==== Extracted data
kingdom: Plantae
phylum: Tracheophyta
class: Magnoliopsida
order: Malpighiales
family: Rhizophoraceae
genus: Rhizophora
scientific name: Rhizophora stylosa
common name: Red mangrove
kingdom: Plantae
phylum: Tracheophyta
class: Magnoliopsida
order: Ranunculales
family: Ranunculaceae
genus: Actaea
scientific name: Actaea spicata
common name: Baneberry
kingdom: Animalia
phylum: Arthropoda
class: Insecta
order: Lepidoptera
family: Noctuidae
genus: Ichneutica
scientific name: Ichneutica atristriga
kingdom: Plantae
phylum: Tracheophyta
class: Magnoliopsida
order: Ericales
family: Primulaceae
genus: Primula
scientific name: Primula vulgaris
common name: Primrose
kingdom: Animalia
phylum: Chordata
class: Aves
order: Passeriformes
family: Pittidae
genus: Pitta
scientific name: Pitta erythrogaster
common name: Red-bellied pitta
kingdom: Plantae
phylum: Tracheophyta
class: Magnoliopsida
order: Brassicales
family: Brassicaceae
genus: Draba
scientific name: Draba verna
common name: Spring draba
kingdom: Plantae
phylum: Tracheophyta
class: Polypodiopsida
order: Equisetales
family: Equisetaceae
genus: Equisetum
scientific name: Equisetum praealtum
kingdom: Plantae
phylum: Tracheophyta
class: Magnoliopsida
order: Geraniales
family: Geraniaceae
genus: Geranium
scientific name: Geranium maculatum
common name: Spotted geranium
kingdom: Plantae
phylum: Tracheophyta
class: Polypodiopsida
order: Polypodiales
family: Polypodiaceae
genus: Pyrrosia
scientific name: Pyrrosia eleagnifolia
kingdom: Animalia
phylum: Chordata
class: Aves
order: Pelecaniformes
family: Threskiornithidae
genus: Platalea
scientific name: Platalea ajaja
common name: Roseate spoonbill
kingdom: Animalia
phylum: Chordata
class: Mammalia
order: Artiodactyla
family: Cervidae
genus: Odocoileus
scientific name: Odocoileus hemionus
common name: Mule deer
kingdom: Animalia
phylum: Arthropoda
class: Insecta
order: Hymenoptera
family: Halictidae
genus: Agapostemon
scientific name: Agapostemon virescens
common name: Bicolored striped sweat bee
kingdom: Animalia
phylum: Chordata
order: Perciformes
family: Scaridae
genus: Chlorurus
========
__Exercise prompt__
Please copy every line of all the records above word for word.

__Answer to the task__
kingdom: Plantae
phylum: Tracheophyta
class: Magnoliopsida
order: Malpighiales
family: Rhizophoraceae
genus: Rhizophora
scientific name: Rhizophora stylosa
common name: Red mangrove
kingdom: Plantae
phylum: Tracheophyta
class: Magnoliopsida
order: Ranunculales
family: Ranunculaceae
genus: Actaea
scientific name: Actaea spicata
common name: Baneberry
kingdom: Animalia
phylum: Arthropoda
class: Insecta
order: Lepidoptera
family: Noctuidae
genus: Ichneutica
scientific name: Ichneutica atristriga
kingdom: Plantae
phylum: Tracheophyta
class: Magnoliopsida
order: Ericales
family: Primulaceae
genus: Primula
scientific name: Primula vulgaris
common name: Primrose
kingdom: Animalia
phylum: Chordata
class: Aves
order: Passeriformes
family: Pittidae
genus: Pitta
scientific name: Pitta erythrogaster
common name: Red-bellied pitta
kingdom: Plantae
phylum: Tracheophyta
class: Magnoliopsida
order: Brassicales
family: Brassicaceae
genus: Draba
scientific name: Draba verna
common name: Spring draba
kingdom: Plantae
phylum: Tracheophyta
class: Polypodiopsida
order: Equisetales
family: Equisetaceae
genus: Equisetum
scientific name: Equisetum praealtum
kingdom: Plantae
phylum: Tracheophyta
class: Magnoliopsida
order: Geraniales
family: Geraniaceae
genus: Geranium
scientific name: Geranium maculatum
common name: Spotted geranium
kingdom: Plantae
phylum: Tracheophyta
class: Polypodiopsida
order: Polypodiales
family: Polypodiaceae
genus: Pyrrosia
scientific name: Pyrrosia eleagnifolia
kingdom: Animalia
phylum: Chordata
class: Aves
order: Pelecaniformes
family: Threskiornithidae
genus: Platalea
scientific name: Platalea ajaja
common name: Roseate spoonbill
kingdom: Animalia
phylum: Chordata
class: Mammalia
order: Artiodactyla
family: Cervidae
genus: Odocoileus
scientific name: Odocoileus hemionus
common name: Mule deer
kingdom: Animalia
phylum: Arthropoda
class: Insecta
order: Hymenoptera
family: Halictidae
genus: Agapostemon
scientific name: Agapostemon virescens
common name: Bicolored striped sweat bee
kingdom: Animalia
phylum: Chordata
order: Perciformes
family: Scaridae
genus: Chlorurus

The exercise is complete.